Magee described himself in 2018 as the "longest held political prisoner in the world".

Magee died on October 17, 2023, only 81 days after his release from prison.

== Prison activism ==
According to author Dan Berger, Magee became an activist at San Quentin–"arguably the most vocal prisoner of the period"–using his knowledge of the law to focus on the cruel realities of prison life and advance the notion that prisons furthered and were a form of slavery.
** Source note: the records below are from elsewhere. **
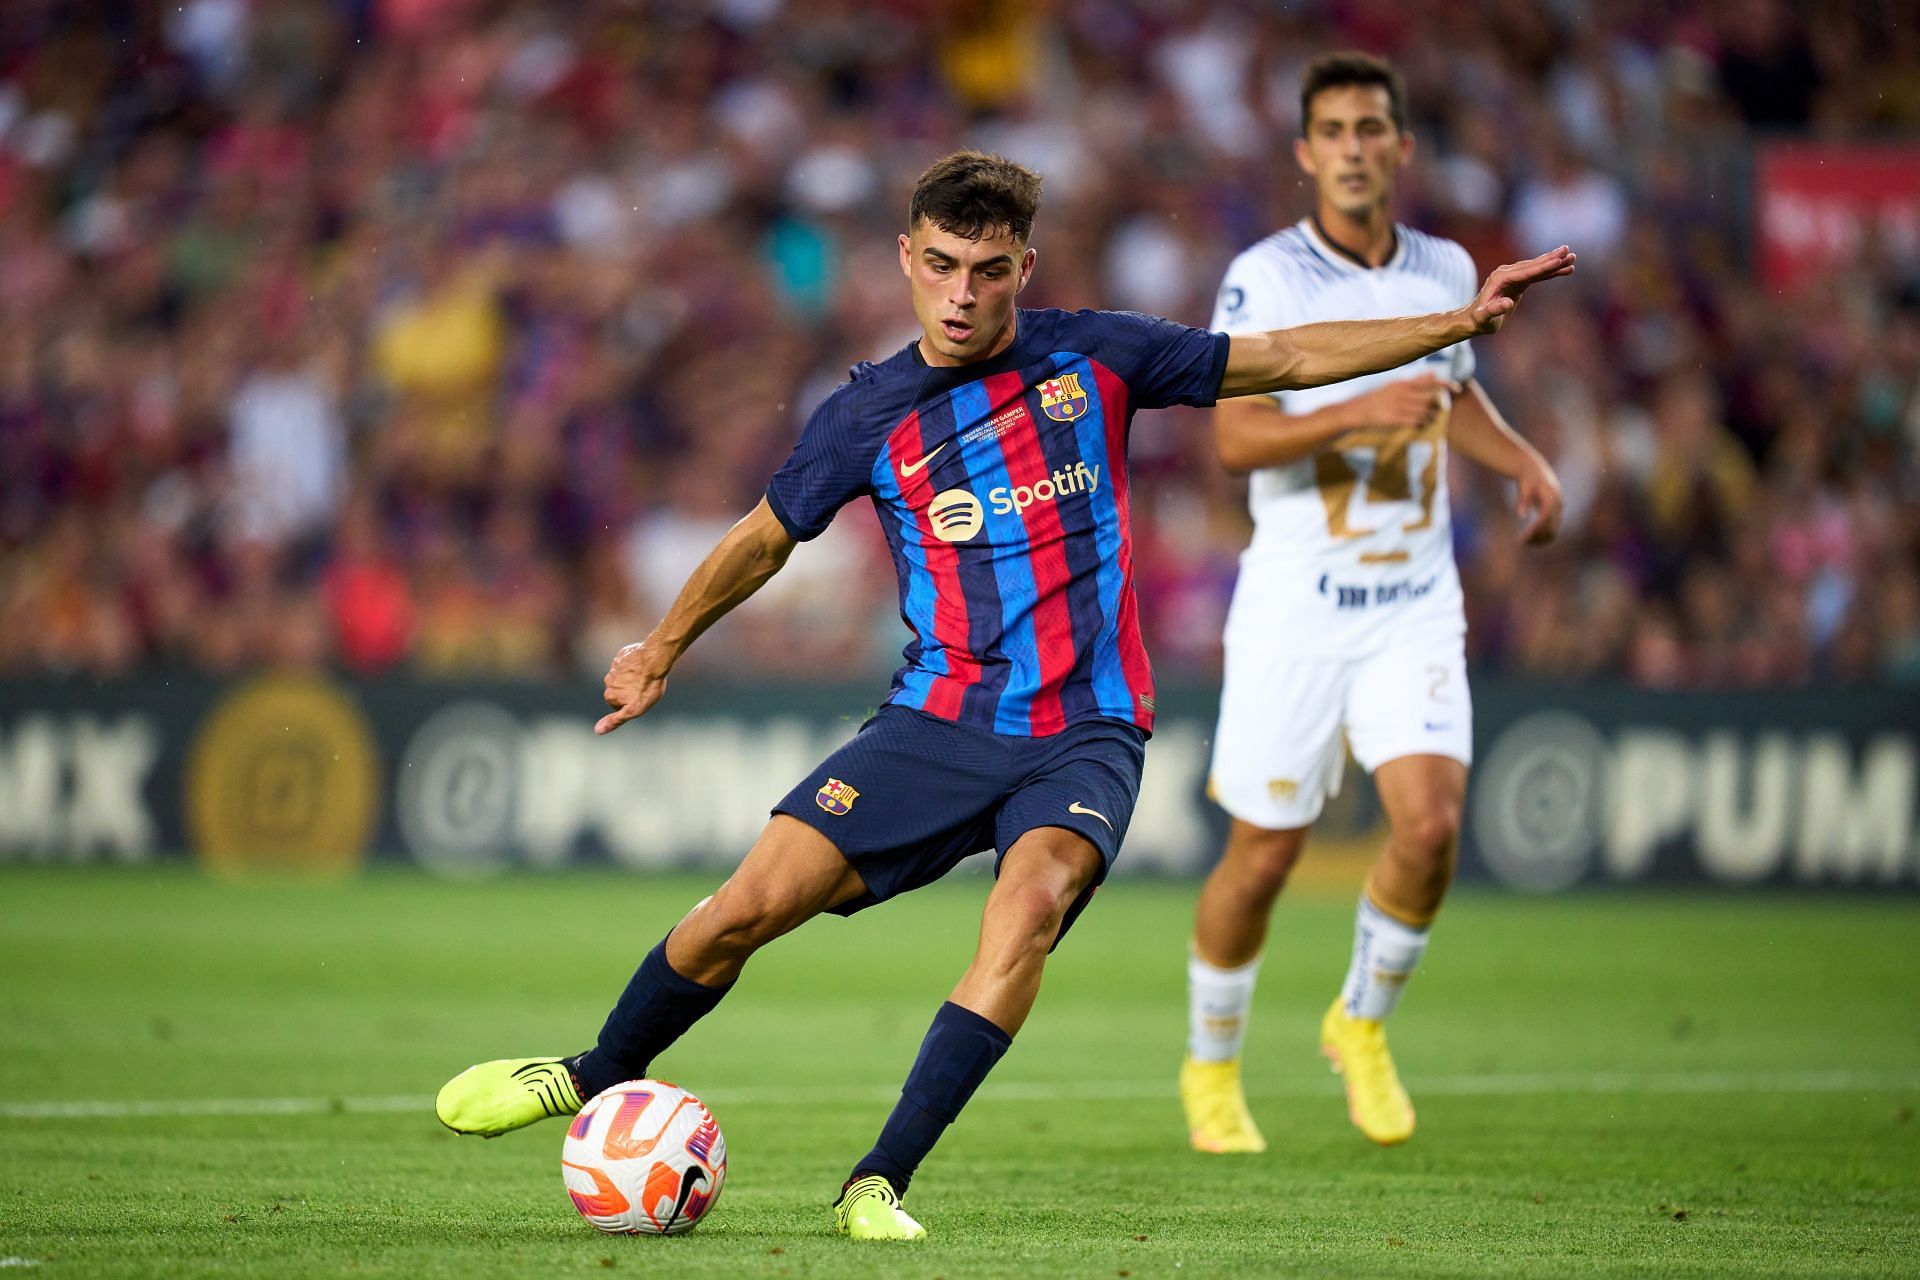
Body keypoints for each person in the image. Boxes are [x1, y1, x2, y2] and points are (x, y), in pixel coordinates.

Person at [436, 149, 1573, 1239]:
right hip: (934, 721)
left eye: (988, 269)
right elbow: (764, 538)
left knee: (1024, 915)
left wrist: (1456, 322)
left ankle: (877, 1179)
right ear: (905, 260)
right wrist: (661, 645)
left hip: (1085, 733)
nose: (963, 293)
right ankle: (590, 1071)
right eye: (940, 265)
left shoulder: (1103, 357)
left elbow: (1281, 356)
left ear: (1025, 267)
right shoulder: (866, 413)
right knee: (743, 909)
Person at [1178, 53, 1566, 1156]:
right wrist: (1352, 417)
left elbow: (1452, 397)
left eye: (1371, 128)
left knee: (1434, 823)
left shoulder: (1447, 265)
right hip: (1297, 607)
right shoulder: (1266, 277)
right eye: (1334, 130)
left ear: (1402, 148)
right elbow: (1233, 433)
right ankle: (1212, 1063)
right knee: (1262, 853)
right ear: (1306, 154)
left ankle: (1360, 1017)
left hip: (1412, 601)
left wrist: (1521, 459)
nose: (1353, 146)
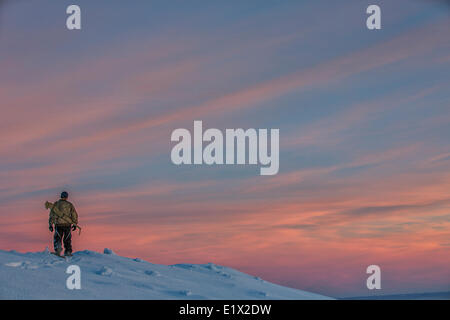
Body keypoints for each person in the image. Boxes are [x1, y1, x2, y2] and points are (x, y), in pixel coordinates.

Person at [48, 191, 78, 256]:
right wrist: (75, 224)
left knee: (58, 238)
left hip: (58, 225)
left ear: (61, 196)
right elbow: (74, 214)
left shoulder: (56, 204)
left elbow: (52, 215)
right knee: (67, 239)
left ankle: (58, 251)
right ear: (67, 197)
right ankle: (68, 252)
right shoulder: (70, 205)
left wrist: (50, 224)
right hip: (67, 225)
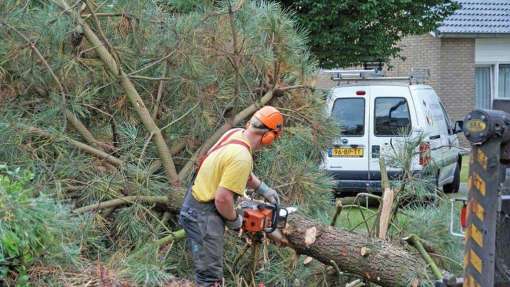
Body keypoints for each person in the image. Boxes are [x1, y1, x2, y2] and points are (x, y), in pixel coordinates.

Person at [179, 106, 283, 286]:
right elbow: (222, 199)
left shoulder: (236, 134)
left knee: (206, 274)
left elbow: (241, 175)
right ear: (269, 136)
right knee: (210, 279)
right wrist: (235, 220)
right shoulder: (241, 156)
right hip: (204, 216)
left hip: (194, 205)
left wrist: (263, 189)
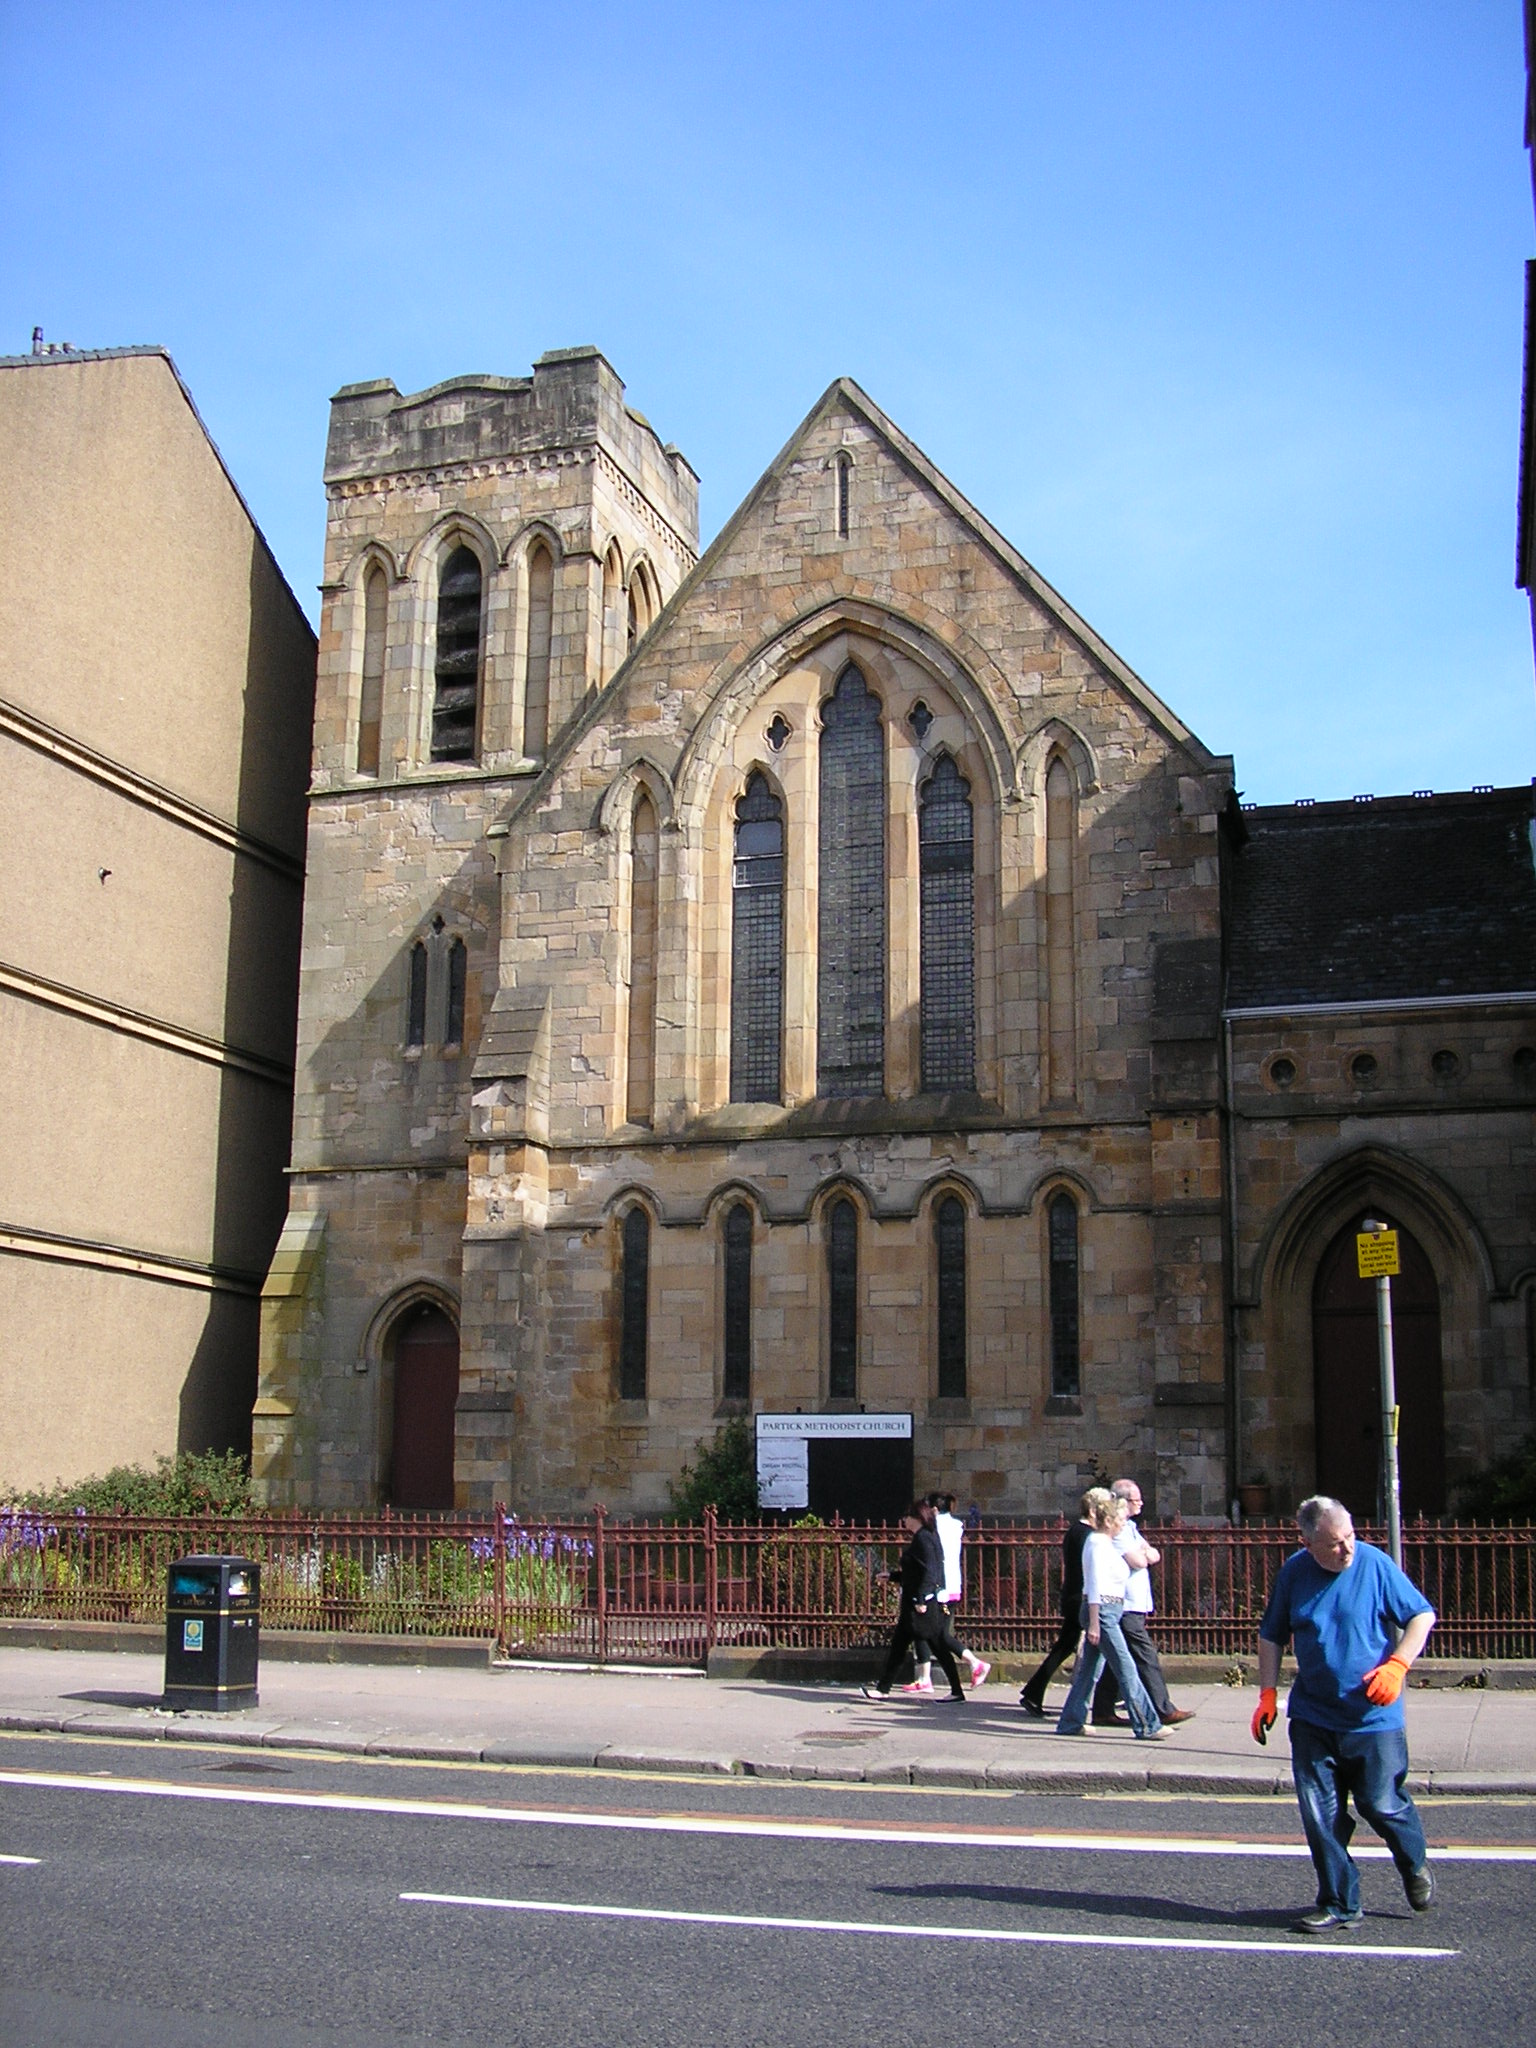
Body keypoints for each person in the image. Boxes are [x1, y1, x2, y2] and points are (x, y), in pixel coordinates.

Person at [1253, 1495, 1437, 1934]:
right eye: (1335, 1543)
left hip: (1372, 1718)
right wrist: (1266, 1694)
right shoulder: (1295, 1572)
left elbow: (1421, 1616)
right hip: (1314, 1718)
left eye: (1350, 1536)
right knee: (1322, 1816)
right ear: (1308, 1543)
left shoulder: (1374, 1565)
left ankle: (1413, 1862)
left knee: (1381, 1804)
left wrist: (1398, 1665)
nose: (1347, 1548)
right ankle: (1340, 1902)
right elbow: (1271, 1635)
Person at [1055, 1488, 1166, 1738]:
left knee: (1088, 1673)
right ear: (1109, 1521)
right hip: (1102, 1611)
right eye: (1120, 1520)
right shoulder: (1096, 1543)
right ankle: (1148, 1725)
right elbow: (1094, 1583)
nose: (1123, 1524)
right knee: (1126, 1668)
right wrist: (1095, 1623)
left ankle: (1070, 1722)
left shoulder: (1105, 1543)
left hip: (1109, 1610)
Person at [1087, 1478, 1194, 1728]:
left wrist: (1144, 1554)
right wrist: (1144, 1555)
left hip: (1135, 1601)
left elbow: (1152, 1554)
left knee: (1118, 1658)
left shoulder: (1130, 1527)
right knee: (1145, 1655)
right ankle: (1162, 1709)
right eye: (1136, 1500)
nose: (1141, 1503)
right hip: (1125, 1603)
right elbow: (1139, 1560)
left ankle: (1102, 1710)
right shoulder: (1118, 1530)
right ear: (1122, 1501)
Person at [861, 1499, 967, 1702]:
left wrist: (921, 1600)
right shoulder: (925, 1537)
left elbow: (930, 1572)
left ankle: (956, 1691)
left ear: (917, 1518)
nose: (904, 1520)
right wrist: (893, 1576)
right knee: (902, 1647)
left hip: (920, 1605)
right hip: (915, 1602)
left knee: (936, 1646)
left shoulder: (924, 1539)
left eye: (907, 1517)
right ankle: (883, 1689)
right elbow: (915, 1572)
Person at [899, 1493, 991, 1694]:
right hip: (953, 1586)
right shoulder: (956, 1526)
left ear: (932, 1509)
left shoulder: (932, 1529)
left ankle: (972, 1663)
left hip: (936, 1587)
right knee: (931, 1632)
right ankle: (926, 1677)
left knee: (931, 1632)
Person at [1019, 1493, 1093, 1717]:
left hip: (1073, 1594)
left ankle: (1033, 1692)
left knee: (1065, 1646)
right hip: (1079, 1597)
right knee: (1067, 1647)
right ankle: (1034, 1692)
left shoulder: (1075, 1531)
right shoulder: (1086, 1534)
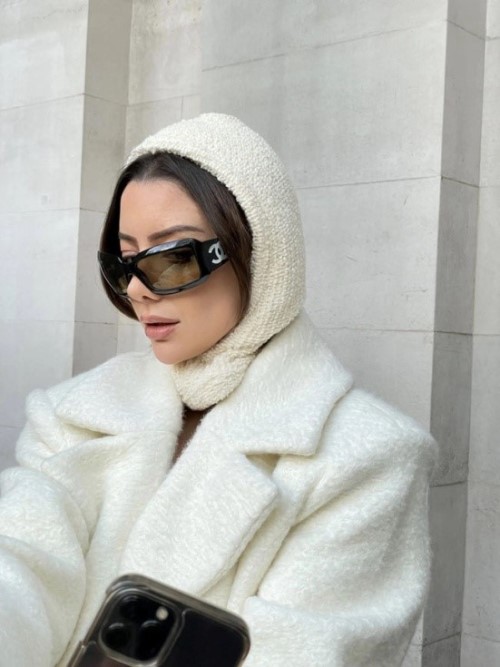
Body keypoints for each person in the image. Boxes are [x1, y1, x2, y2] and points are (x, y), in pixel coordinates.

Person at [0, 113, 436, 667]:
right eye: (124, 262)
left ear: (260, 252)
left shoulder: (369, 457)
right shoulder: (70, 414)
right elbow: (19, 568)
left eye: (173, 258)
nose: (137, 290)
Berger writes that "Magee and his small but vocal collection of supporters" viewed him as a slave resisting bondage via open rebellion.

In a 2015 book review of Berger's Captive Nation: Black Prison Organizing in the Civil Rights Era, Lee Bernstein wrote that imprisoned activists including Magee developed support networks that facilitated the spread of "new analyses of the relationship between incarceration, racism, and state power". Bernstein argued that "placing a dog's muzzle over his mouth ... confirmed for Magee and others that their actions amounted to a slave revolt" and that these activists promoted a view that prisons served to "reinforce race and racism, much like slavery".

Magee adopted the name "Cinque" from the enslaved African Joseph Cinqué who led the famous 1839 slave revolt aboard La Amistad.